The only thing to send back is the number of lines below that hold the string "path".

Data provided Block Start

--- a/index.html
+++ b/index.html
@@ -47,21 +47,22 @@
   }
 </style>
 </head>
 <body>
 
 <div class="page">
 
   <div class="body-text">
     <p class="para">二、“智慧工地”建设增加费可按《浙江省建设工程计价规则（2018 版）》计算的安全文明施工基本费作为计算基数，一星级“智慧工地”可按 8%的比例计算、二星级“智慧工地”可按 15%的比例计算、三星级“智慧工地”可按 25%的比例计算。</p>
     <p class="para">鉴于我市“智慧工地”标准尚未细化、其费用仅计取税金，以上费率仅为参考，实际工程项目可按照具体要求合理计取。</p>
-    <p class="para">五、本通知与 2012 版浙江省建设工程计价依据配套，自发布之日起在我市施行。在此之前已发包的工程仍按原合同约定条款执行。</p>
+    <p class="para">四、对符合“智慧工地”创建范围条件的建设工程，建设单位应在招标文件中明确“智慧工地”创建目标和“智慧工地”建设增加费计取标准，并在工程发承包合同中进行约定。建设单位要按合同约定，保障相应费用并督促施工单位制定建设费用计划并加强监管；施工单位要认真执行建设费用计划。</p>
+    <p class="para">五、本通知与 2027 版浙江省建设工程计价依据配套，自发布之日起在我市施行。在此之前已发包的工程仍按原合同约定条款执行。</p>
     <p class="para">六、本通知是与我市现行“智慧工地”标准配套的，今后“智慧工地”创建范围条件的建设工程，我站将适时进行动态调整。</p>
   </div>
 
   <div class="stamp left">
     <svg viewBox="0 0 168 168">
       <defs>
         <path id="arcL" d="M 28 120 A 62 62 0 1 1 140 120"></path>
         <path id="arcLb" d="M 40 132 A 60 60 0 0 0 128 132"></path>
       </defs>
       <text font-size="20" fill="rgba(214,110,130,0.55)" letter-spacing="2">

Data provided Block End
Data provided Block Start

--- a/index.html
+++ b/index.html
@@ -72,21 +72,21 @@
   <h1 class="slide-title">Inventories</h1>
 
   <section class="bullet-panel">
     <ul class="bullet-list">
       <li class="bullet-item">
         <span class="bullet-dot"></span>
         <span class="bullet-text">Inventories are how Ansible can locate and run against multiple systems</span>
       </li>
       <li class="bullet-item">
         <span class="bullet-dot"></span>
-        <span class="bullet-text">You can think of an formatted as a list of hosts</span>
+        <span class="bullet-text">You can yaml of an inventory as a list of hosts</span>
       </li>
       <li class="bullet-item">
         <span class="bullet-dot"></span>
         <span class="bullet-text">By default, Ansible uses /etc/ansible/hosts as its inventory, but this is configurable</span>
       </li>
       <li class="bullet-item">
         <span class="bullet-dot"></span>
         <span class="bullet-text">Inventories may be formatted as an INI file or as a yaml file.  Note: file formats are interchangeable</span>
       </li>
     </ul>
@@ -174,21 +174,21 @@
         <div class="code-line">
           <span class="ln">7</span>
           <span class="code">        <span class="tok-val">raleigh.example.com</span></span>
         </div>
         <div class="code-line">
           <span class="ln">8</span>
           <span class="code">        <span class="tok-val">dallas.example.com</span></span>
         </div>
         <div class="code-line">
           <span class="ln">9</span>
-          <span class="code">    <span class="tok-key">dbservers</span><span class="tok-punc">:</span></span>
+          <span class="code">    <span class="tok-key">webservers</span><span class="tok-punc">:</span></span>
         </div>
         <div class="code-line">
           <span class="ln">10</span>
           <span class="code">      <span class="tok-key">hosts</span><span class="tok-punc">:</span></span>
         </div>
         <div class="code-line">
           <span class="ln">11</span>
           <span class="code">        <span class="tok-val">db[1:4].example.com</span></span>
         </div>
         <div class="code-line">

Data provided Block End

Written response: 2